Такой взгляд отрицает саму природу искусства, заставляющую писателя демонтировать реальную жизнь, разбирать ее на детали, чтобы потом из них создать свой мир, свою художественную реальность, не говоря уже о том, что злоба и сведение счетов несостоятельны в качестве импульса для создания настоящего художественного произведения. «Я руководствовался не стремлением посмеяться над тем или иным лицом (хотя и в этом не было бы греха, — не в классе же мы и не в церкви), а исключительно желанием показать известный порядок литературных идей, типичный для данного времени, — о чем и весь роман (в нем главная героиня — литература). Если при этом стиль приводимой критики совпадает со стилем определенных лиц и цац, то это естественно и неизбежно. Моих друзей это огорчать не должно. Улыбнитесь, Марк Александрович! Вы говорите, что „Дар“ рассчитан на очень долгую жизнь. Если так, то тем более с моей стороны любезно взять даром в это путешествие образы некоторых моих современников, которые иначе остались бы навсегда дома», — объяснял Набоков свое отношение к предмету в письме Марку Алданову.

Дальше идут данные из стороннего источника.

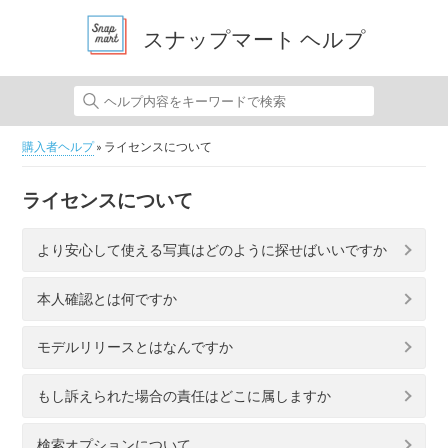
スナップマート ヘルプ
購入者ヘルプ
» ライセンスについて
ライセンスについて
より安心して使える写真はどのように探せばいいですか
本人確認とは何ですか
モデルリリースとはなんですか
もし訴えられた場合の責任はどこに属しますか
検索オプションについて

Отождествление реальных людей с литературными героями ведет к тому, что и о литературных героях Алексей Зверев пишет как о живых людях, которые вступают с автором в самостоятельные отношения: по его мнению, «пушкинские интересы и ориентации Пнина должны были особенно расположить к нему Набокова». Позицию же самого Набокова в этом вопросе можно проиллюстрировать отрывком из одного его интервью:
Вопрос. «Часто слышишь от писателей о том, что герои овладевают ими и в известном смысле диктуют сюжет. Случалось ли с вами нечто подобное?»

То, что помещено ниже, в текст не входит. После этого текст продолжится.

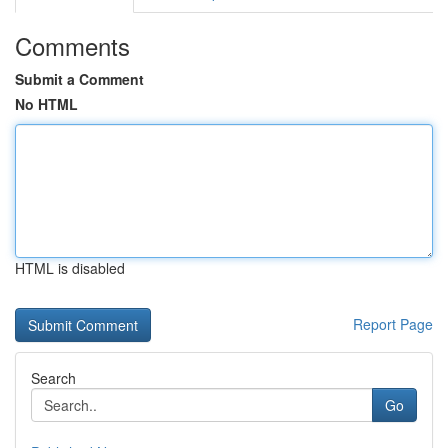
Comments
Submit a Comment
No HTML
HTML is disabled
Report Page
Search
Go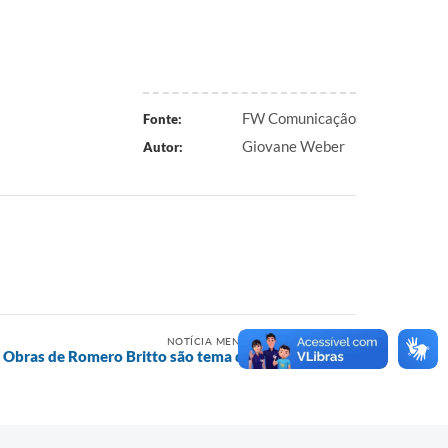
FW Comunicação
Fonte:
Giovane Weber
Autor:
NOTÍCIA MENOS RECENTE
Obras de Romero Britto são tema de projeto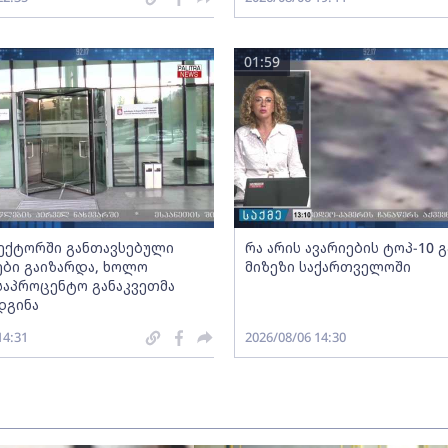
01:59
სექტორში განთავსებული
რა არის ავარიების ტოპ-10 
ბი გაიზარდა, ხოლო
მიზეზი საქართველოში
საპროცენტო განაკვეთმა
დგინა
14:31
2026/08/06 14:30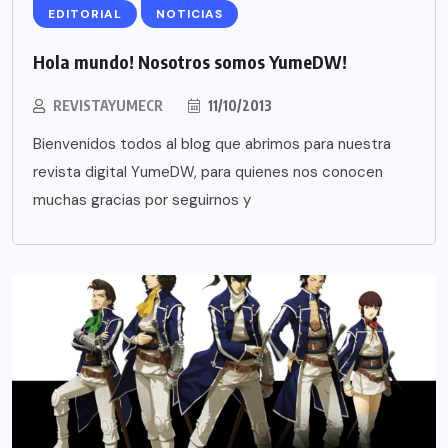
EDITORIAL
NOTICIAS
Hola mundo! Nosotros somos YumeDW!
REVISTAYUMECR
11/10/2013
Bienvenidos todos al blog que abrimos para nuestra
revista digital YumeDW, para quienes nos conocen
muchas gracias por seguirnos y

Ответ. «Со мной ничего подобного не случается. И что за нелепая ситуация! Писатели, попадавшие в нее, были, вероятно, или третьесортными, или невменяемыми. Нет, замысел романа неизменен в моем воображении, и всякий герой следует по маршруту, который я для него предначертал. Я полновластный диктатор в этом частном мире, поскольку один отвечаю за его стабильность и правду. Другой вопрос, воспроизвожу ли я этот мир так полно и точно, как хотелось бы. Некоторые мои старые вещи обнаруживают ужасные размытости и пробелы».